[[ Working data open ]]

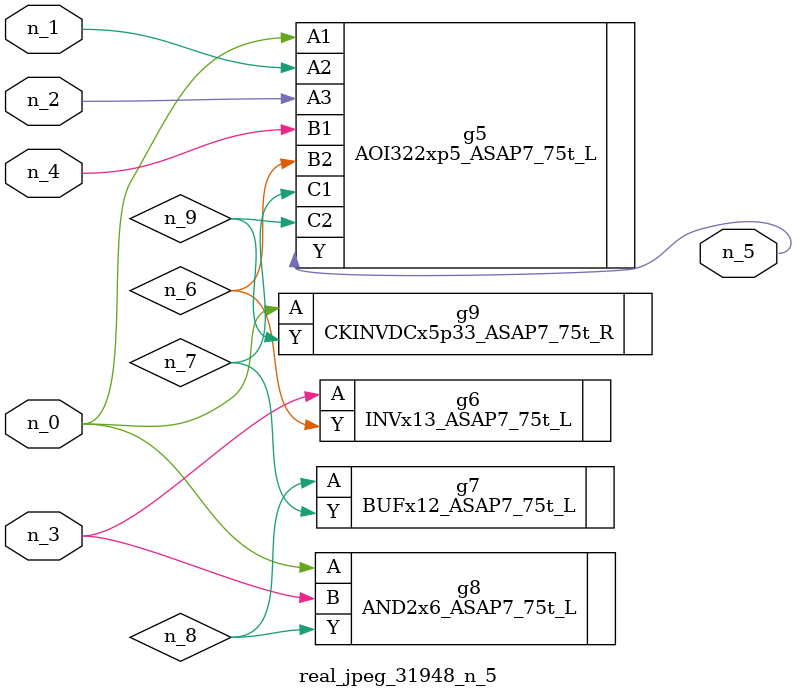
<source format=v>
module real_jpeg_31948_n_5 (n_4, n_0, n_1, n_2, n_3, n_5);

input n_4;
input n_0;
input n_1;
input n_2;
input n_3;

output n_5;

wire n_8;
wire n_6;
wire n_7;
wire n_9;

AOI322xp5_ASAP7_75t_L g5 ( 
.A1(n_0),
.A2(n_1),
.A3(n_2),
.B1(n_4),
.B2(n_6),
.C1(n_7),
.C2(n_9),
.Y(n_5)
);

AND2x6_ASAP7_75t_L g8 ( 
.A(n_0),
.B(n_3),
.Y(n_8)
);

CKINVDCx5p33_ASAP7_75t_R g9 ( 
.A(n_0),
.Y(n_9)
);

INVx13_ASAP7_75t_L g6 ( 
.A(n_3),
.Y(n_6)
);

BUFx12_ASAP7_75t_L g7 ( 
.A(n_8),
.Y(n_7)
);


endmodule
</source>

[[ Working data closed ]]

What this task involves — Scan the entries above for the word "input". Report the lines that hold it.

Solution for this problem —
input n_4;
input n_0;
input n_1;
input n_2;
input n_3;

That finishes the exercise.